Provided records
● ● ● ● ●

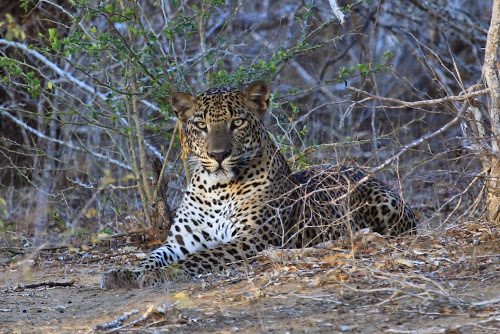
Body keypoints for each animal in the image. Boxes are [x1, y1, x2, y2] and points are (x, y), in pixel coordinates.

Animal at [100, 81, 414, 290]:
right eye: (201, 126)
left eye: (237, 123)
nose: (218, 155)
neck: (216, 189)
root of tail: (357, 167)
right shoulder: (181, 241)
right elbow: (152, 256)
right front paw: (125, 273)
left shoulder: (254, 239)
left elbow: (205, 255)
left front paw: (162, 274)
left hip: (386, 205)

● ● ● ● ●

Exercise aim
Write out, word for word, the line containing "right front paw: (125, 273)" and every line after it to the end of the data above.

Completed task
right front paw: (125, 273)
left shoulder: (254, 239)
left elbow: (205, 255)
left front paw: (162, 274)
left hip: (386, 205)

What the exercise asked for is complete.